PROBLEM DETAILS - Only the pictures are to be left out; write out the rest of the data exactly.

==== DATA RECORDS

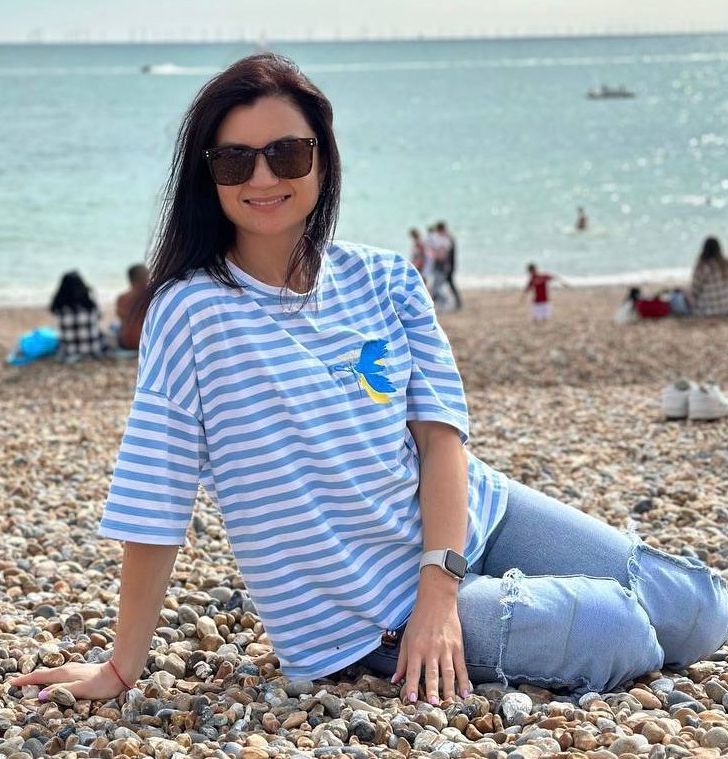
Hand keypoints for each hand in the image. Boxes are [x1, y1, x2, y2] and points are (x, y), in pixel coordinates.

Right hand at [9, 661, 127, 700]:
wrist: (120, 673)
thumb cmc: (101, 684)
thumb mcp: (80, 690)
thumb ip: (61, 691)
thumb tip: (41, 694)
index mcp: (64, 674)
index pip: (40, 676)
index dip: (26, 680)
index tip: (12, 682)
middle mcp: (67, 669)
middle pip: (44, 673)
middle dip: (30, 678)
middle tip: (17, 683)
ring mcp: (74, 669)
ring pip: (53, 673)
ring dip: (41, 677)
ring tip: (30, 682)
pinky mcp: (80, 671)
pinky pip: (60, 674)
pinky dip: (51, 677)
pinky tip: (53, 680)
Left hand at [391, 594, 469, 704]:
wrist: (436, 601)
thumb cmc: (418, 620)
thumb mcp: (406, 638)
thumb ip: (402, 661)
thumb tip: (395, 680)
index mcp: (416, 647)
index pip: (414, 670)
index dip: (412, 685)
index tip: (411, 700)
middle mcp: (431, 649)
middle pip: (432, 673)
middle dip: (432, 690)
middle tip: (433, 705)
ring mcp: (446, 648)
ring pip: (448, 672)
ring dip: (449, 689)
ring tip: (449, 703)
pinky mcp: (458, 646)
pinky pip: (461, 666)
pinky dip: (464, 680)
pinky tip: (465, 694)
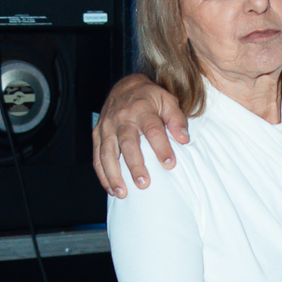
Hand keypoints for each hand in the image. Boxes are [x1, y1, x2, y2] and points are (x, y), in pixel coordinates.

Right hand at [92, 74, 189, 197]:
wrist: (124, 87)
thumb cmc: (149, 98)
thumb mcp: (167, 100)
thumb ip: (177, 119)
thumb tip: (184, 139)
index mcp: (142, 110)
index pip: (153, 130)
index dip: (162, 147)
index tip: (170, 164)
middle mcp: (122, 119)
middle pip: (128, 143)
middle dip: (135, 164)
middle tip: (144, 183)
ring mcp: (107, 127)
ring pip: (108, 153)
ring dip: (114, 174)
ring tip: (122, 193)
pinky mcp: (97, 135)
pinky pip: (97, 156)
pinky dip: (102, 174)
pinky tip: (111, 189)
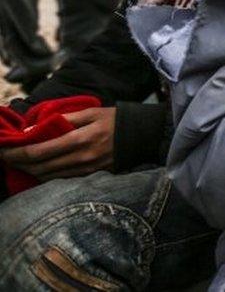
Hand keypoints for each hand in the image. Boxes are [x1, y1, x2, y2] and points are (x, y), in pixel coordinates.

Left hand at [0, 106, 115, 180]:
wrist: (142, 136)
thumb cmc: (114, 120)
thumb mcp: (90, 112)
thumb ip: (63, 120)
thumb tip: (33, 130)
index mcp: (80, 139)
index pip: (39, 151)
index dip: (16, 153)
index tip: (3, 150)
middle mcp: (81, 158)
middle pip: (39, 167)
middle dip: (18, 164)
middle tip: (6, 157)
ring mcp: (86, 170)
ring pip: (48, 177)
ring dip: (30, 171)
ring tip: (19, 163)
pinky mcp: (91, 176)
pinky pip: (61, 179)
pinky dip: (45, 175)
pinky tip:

========

RESULT FOR THIS TASK -
Hand keypoints for each hand in the image. Boxes are [x1, y1, x2, y2] and points are (x, y), in pixel coordinates.

Right hand at [9, 661, 127, 700]:
wrist: (120, 673)
thumb cmc: (101, 684)
thumb mcp: (80, 690)
thumb ip: (61, 691)
thumb tip: (41, 694)
index mcp: (64, 674)
index pip: (40, 676)
index dip: (26, 680)
index tip: (12, 682)
middle mcp: (67, 669)
middle pip: (44, 673)
middle dip: (30, 678)
middle tip: (17, 683)
ring mcp: (74, 669)
ring pip: (53, 673)
ring dip: (41, 677)
ring tip: (30, 682)
pinky mcp: (80, 671)
pinky pip: (60, 674)
pinky dip: (51, 677)
pinky tip: (53, 680)
Left hand at [391, 594, 469, 704]:
wrist: (436, 601)
thumb cmc: (418, 620)
thumb mcp: (406, 638)
thumb ip: (402, 661)
thumb tip: (395, 680)
index mcp: (416, 647)
index pip: (414, 670)
index dip: (412, 685)
index tip: (411, 700)
middle mcp: (431, 649)
middle pip: (432, 673)
middle dip: (432, 690)
middle tip: (433, 705)
ring mcp: (446, 648)
ring pip: (448, 672)
ring dip: (449, 689)
ring tip: (449, 703)
pinky mcp: (458, 646)
pinky pip: (461, 666)
pinky dip: (464, 680)
pinky tip: (465, 694)
Hand keypoints for each hand in the image. Boxes are [x1, y1, x2, y2] and points are (x, y), in pixel coordinates.

Right hand at [92, 74, 189, 197]:
wrist: (124, 87)
thumb cmc: (149, 98)
thumb mcp: (167, 100)
thumb ip: (177, 119)
thumb tip: (184, 139)
index mcp: (142, 110)
index pip: (153, 130)
index dip: (162, 147)
index tip: (170, 164)
middle mcp: (122, 119)
middle pip: (128, 143)
middle dip: (135, 164)
middle tip: (144, 183)
ring mcp: (107, 127)
ring pip: (108, 153)
ring dip: (114, 174)
ring tip: (122, 193)
pinky mcp: (97, 135)
pinky pip: (97, 156)
pinky dip: (102, 174)
pinky tip: (111, 189)
Hand keypoints for each hand in the image. Boxes are [x1, y1, x2, y2] and points are (x, y), in pixel coordinates.

Left hand at [0, 106, 115, 180]:
wrist: (142, 136)
thumb cmc: (114, 120)
thumb mcp: (90, 112)
thumb ip: (63, 120)
thumb tip: (33, 130)
index mcp: (80, 139)
index pip: (39, 151)
index dip: (16, 153)
index tip: (3, 150)
middle mcp: (81, 158)
middle pip: (39, 167)
middle dip: (18, 164)
middle tip: (6, 157)
ring mcp: (86, 170)
ring pip: (48, 177)
ring dip: (30, 171)
ring tip: (19, 163)
pinky mcp: (91, 176)
pinky pip: (61, 179)
pinky dip: (45, 175)
pinky tip:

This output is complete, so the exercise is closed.